======== Page extract
The headline that always makes the news
Every time energy bills go up, a familiar story follows: energy company posts record profits. Centrica earns billions. Shell makes a mint. Cue the outrage. And honestly, the outrage is understandable — when people are choosing between heating and eating, seeing the word "profit" next to an energy company feels like a personal insult.
But here's the thing. The companies making those profits aren't usually the ones sending your Direct Debit. And the actual business of buying energy wholesale and selling it to you — what Ofgem calls the "supply" segment — is a much thinner, more precarious operation than the coverage suggests.
This matters, because if we misdiagnose the problem, we end up angry at the wrong people — and miss what's actually worth being angry about.
What Ofgem's own data actually shows
Since 2009, Ofgem has required major energy suppliers to publish what are called Consolidated Segmental Statements (CSS) — annual accounts that separate out the supply business (selling gas and electricity to households) from the generation business (owning power stations and gas assets). From 2024 this was extended to a broader range of suppliers.
This distinction matters enormously. A company like Centrica owns both British Gas (which supplies your home) and significant upstream gas production assets. When gas prices spike, the upstream business can make extraordinary profits — while the supply business is simultaneously losing money serving customers at capped prices.
⚠️ Headline "billions in profit" figures almost always refer to the whole group — not the retail supply business serving your household. Ofgem's segmental data strips these apart, which is why it tells a very different story.
What does the supply segment data show historically? Supplier supply margins have often been wafer-thin or negative. During the 2021–23 energy crisis, the supply businesses of most major retailers were loss-making. That's not a fringe claim — it's why over 30 energy suppliers collapsed entirely.
================
======== Supplied records
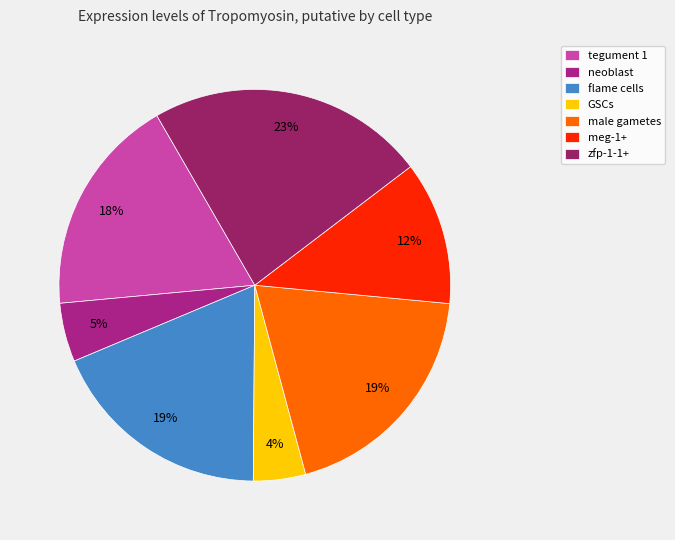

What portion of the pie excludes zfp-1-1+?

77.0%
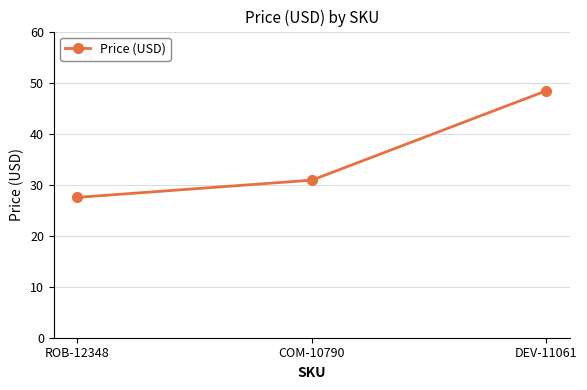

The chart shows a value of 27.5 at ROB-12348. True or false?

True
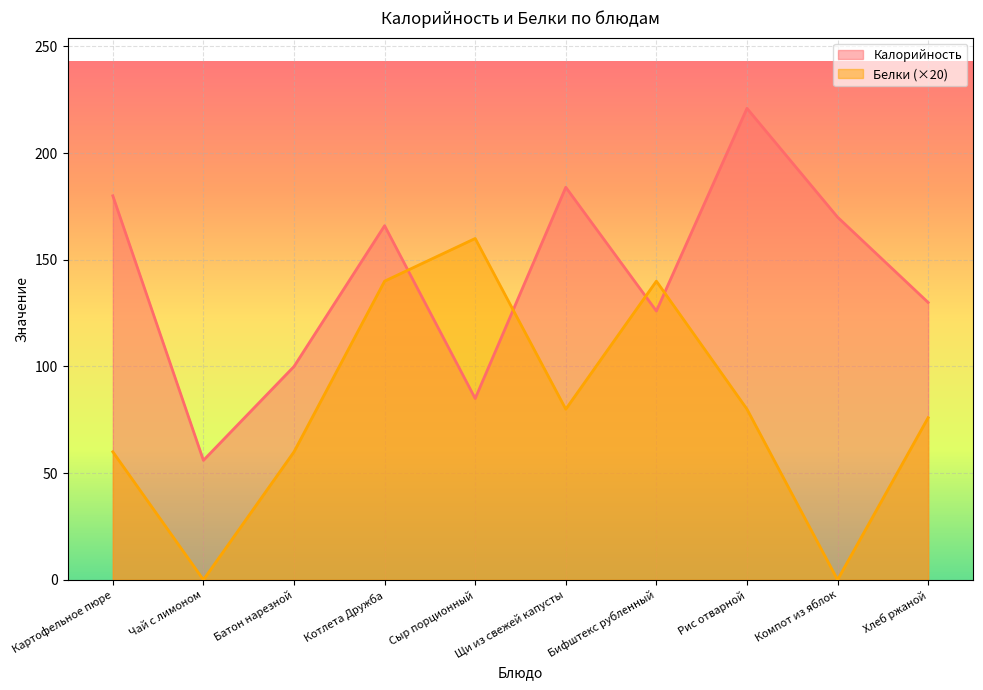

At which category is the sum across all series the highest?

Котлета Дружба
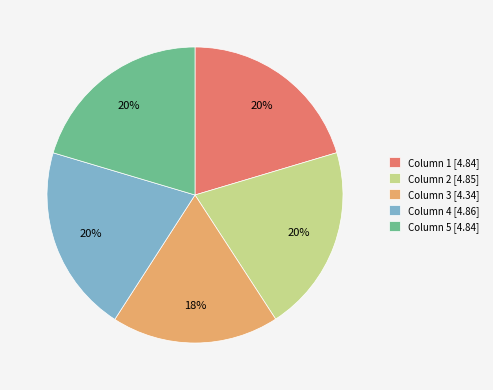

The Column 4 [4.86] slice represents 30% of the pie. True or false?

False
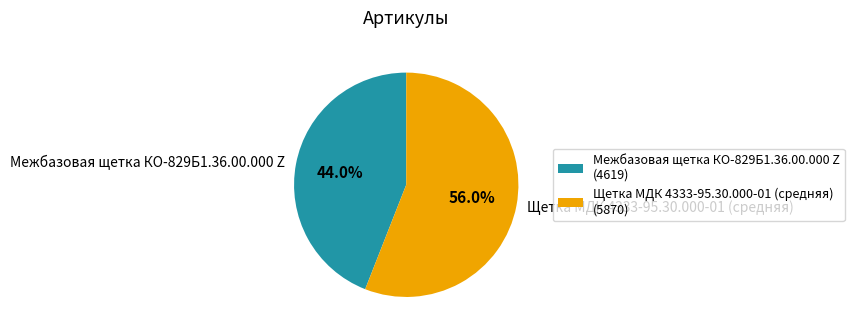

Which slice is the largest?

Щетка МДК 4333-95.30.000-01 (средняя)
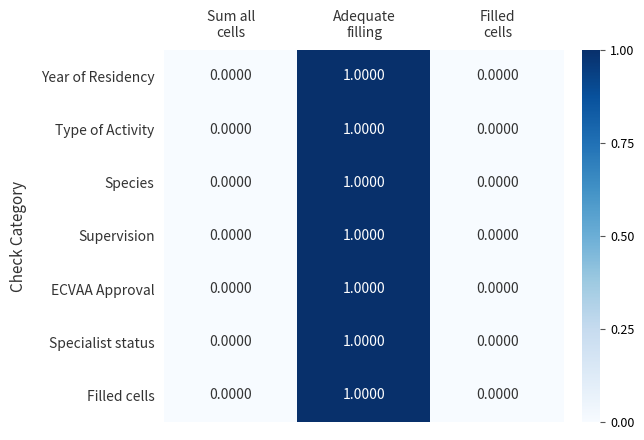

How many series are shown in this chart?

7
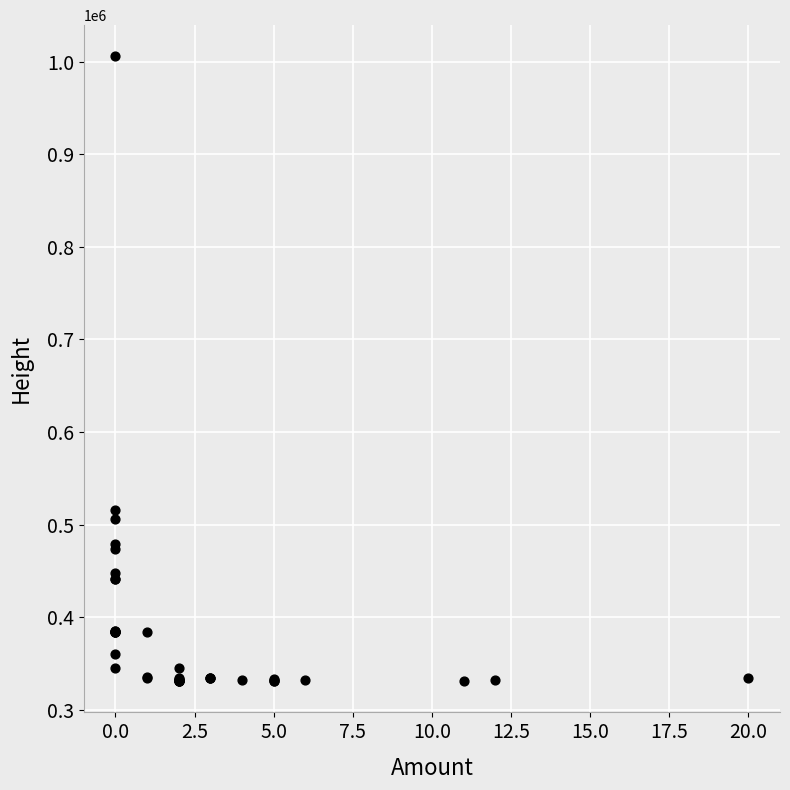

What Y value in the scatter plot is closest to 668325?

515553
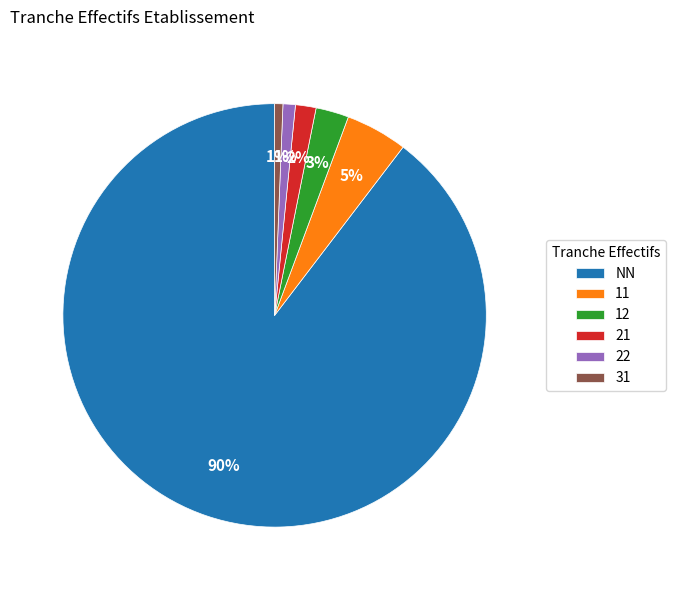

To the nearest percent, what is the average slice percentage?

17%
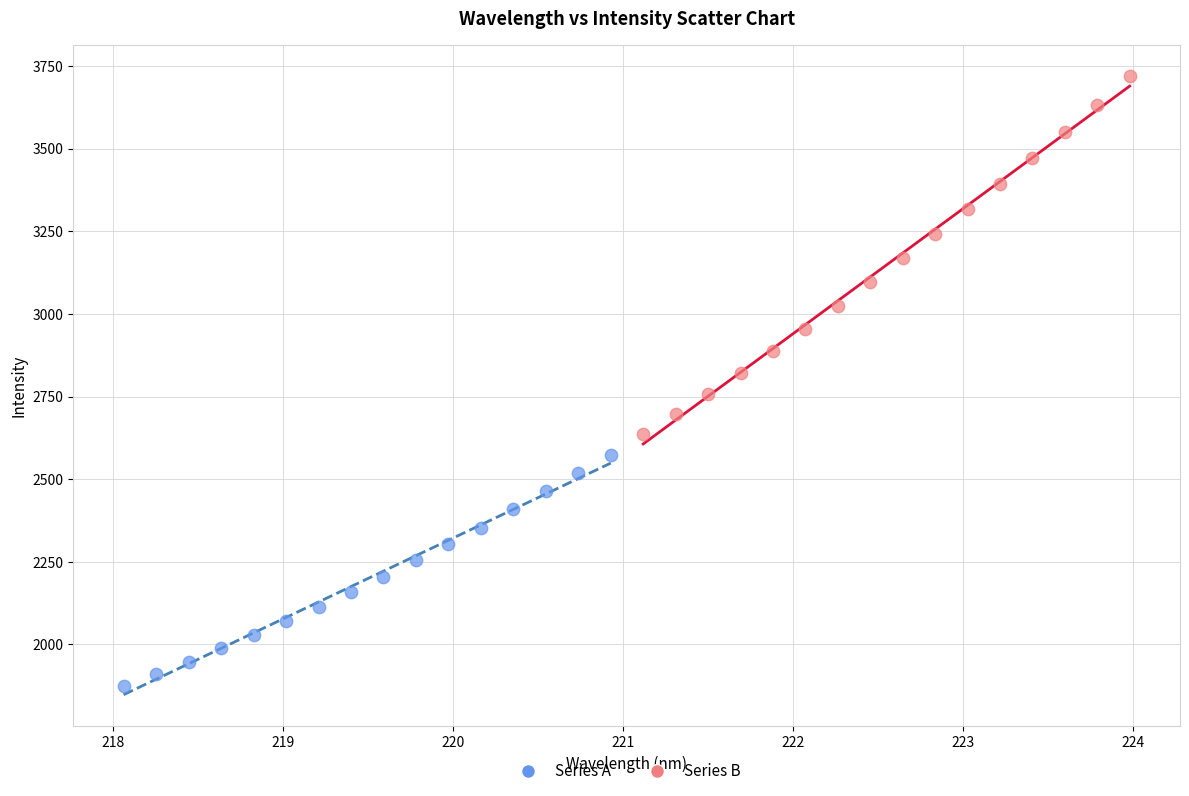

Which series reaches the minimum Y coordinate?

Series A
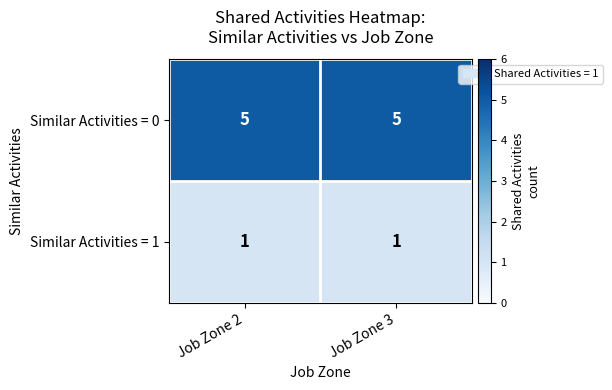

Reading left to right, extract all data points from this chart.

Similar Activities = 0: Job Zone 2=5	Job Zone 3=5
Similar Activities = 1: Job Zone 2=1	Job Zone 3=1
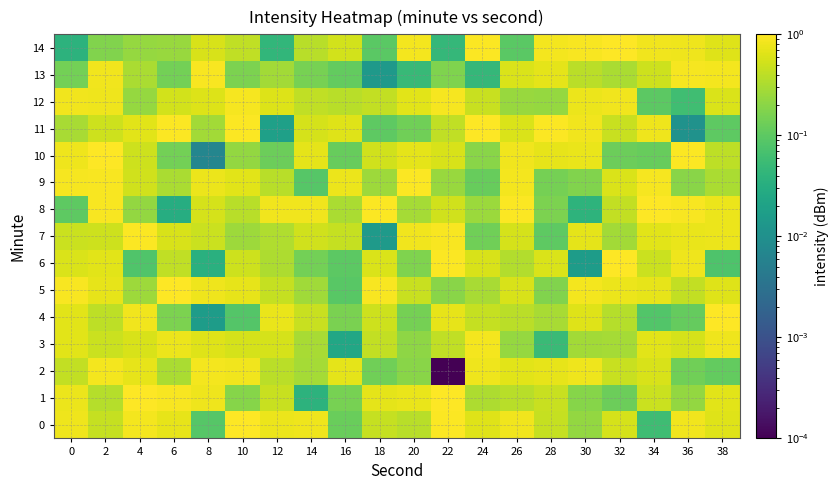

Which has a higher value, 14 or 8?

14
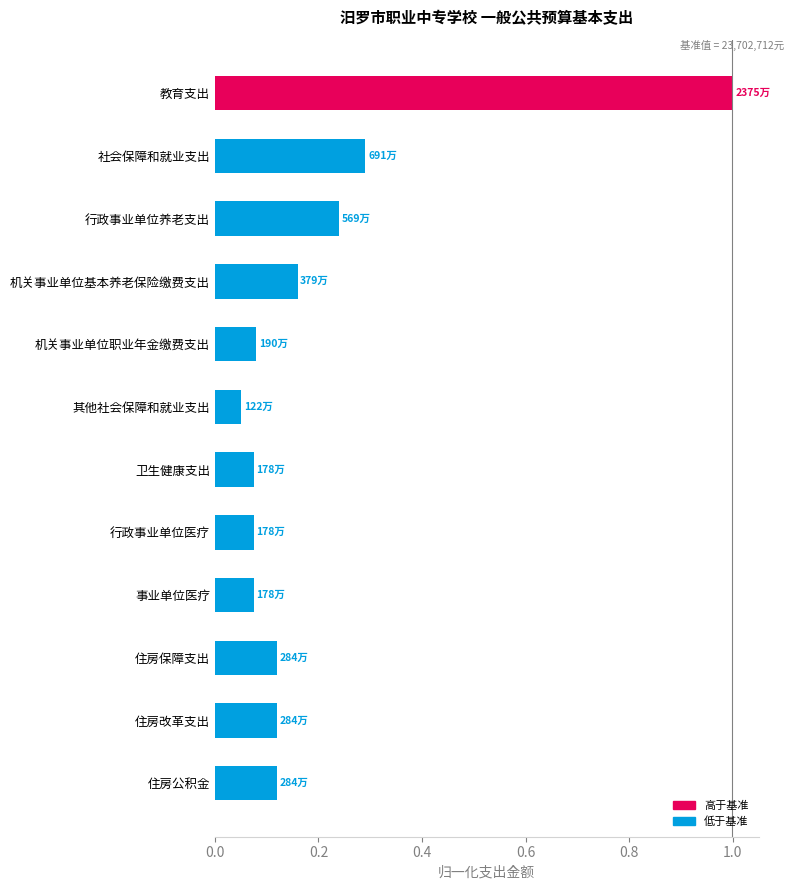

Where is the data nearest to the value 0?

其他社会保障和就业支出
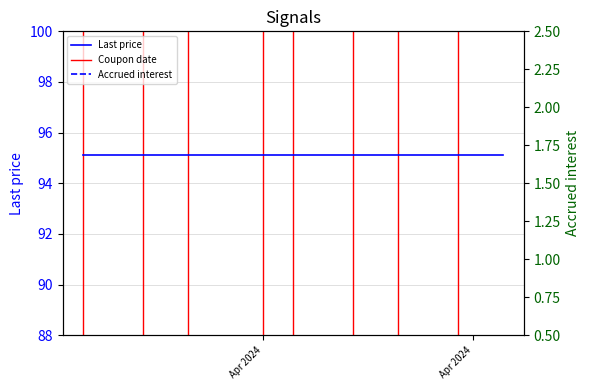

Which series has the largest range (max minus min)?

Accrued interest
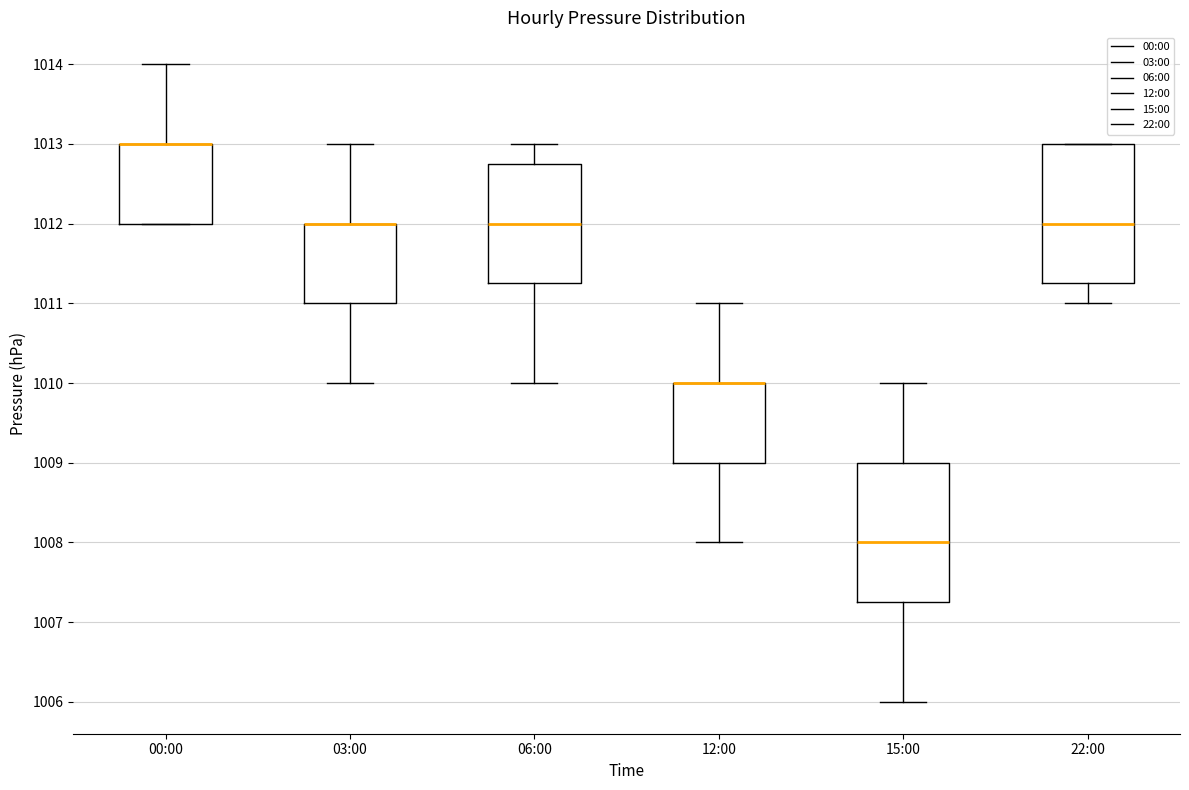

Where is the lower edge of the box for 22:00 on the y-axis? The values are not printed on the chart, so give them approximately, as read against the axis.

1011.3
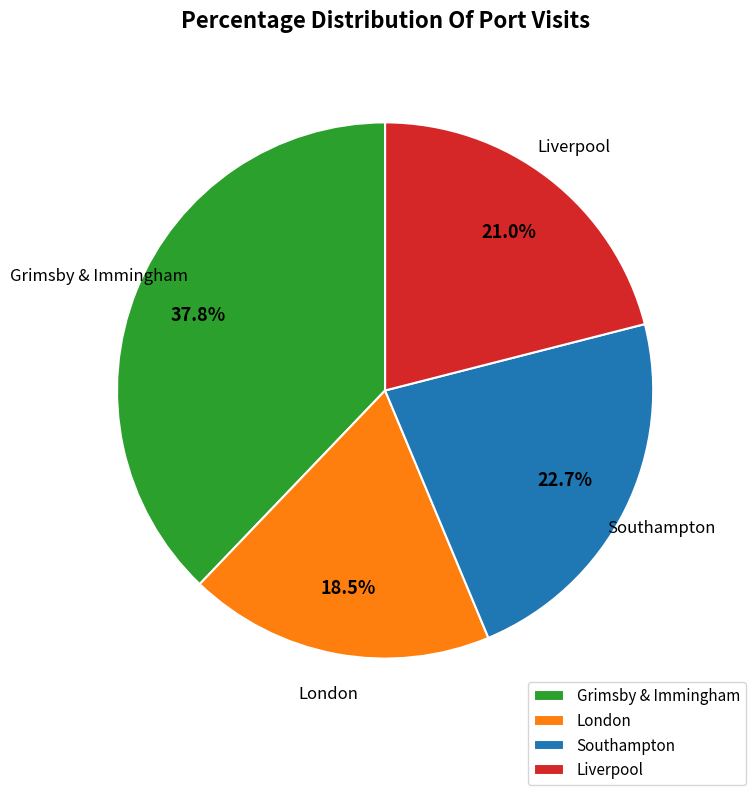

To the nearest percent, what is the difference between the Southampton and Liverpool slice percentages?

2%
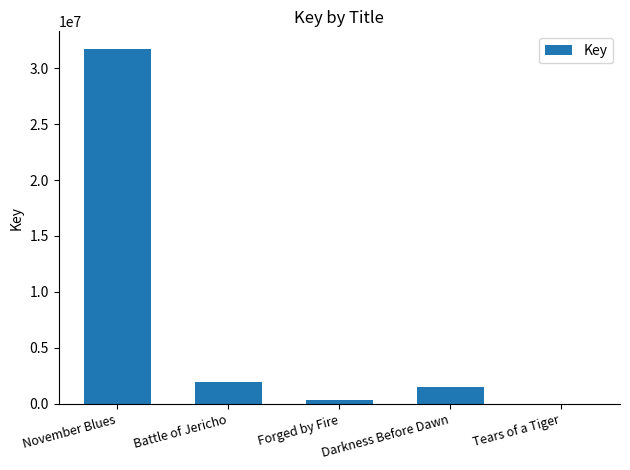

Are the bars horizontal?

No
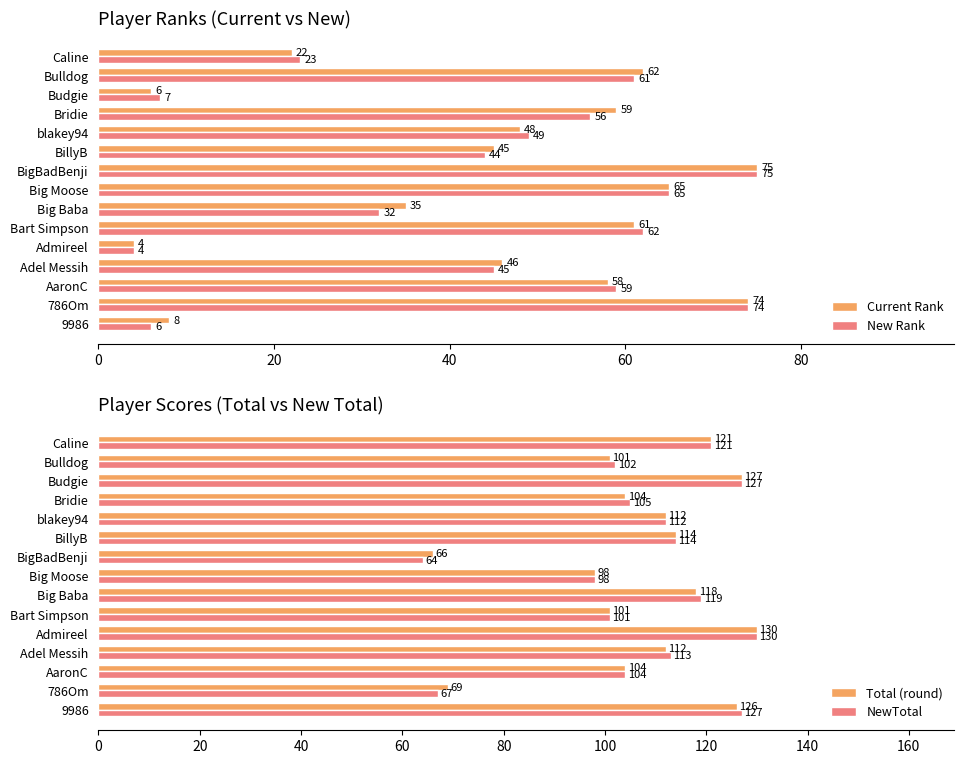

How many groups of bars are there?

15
================
### Things to do
1. Decide whether each statement agrees with the article on energy supplier profits, answering yes or no and quoting the words that settle it. (a) Ofgem has required major suppliers to publish Consolidated Segmental Statements since 2009. (b) The requirement was extended to a broader range of suppliers from 2020. (c) During the 2021–23 energy crisis, the supply businesses of most major retailers were profitable.
2. Answer from the article on energy supplier profits:
(a) What does Ofgem call the business of buying energy wholesale and selling it to households?
(b) Which company owns British Gas?
(c) How many energy suppliers collapsed entirely?
3. Copy the passage of the article on energy supplier profits starting with "The headline that" and going on through "the coverage suggests.".
The listing is not needed here.

### Responses per task
1.
(a) Yes: "Since 2009, Ofgem has required major energy suppliers to publish what are called Consolidated Segmental Statements (CSS)"
(b) No: "From 2024 this was extended to a broader range of suppliers."
(c) No: "During the 2021–23 energy crisis, the supply businesses of most major retailers were loss-making."

2.
(a) The "supply" segment
(b) Centrica
(c) Over 30

3.
The headline that always makes the news
Every time energy bills go up, a familiar story follows: energy company posts record profits. Centrica earns billions. Shell makes a mint. Cue the outrage. And honestly, the outrage is understandable — when people are choosing between heating and eating, seeing the word "profit" next to an energy company feels like a personal insult.
But here's the thing. The companies making those profits aren't usually the ones sending your Direct Debit. And the actual business of buying energy wholesale and selling it to you — what Ofgem calls the "supply" segment — is a much thinner, more precarious operation than the coverage suggests.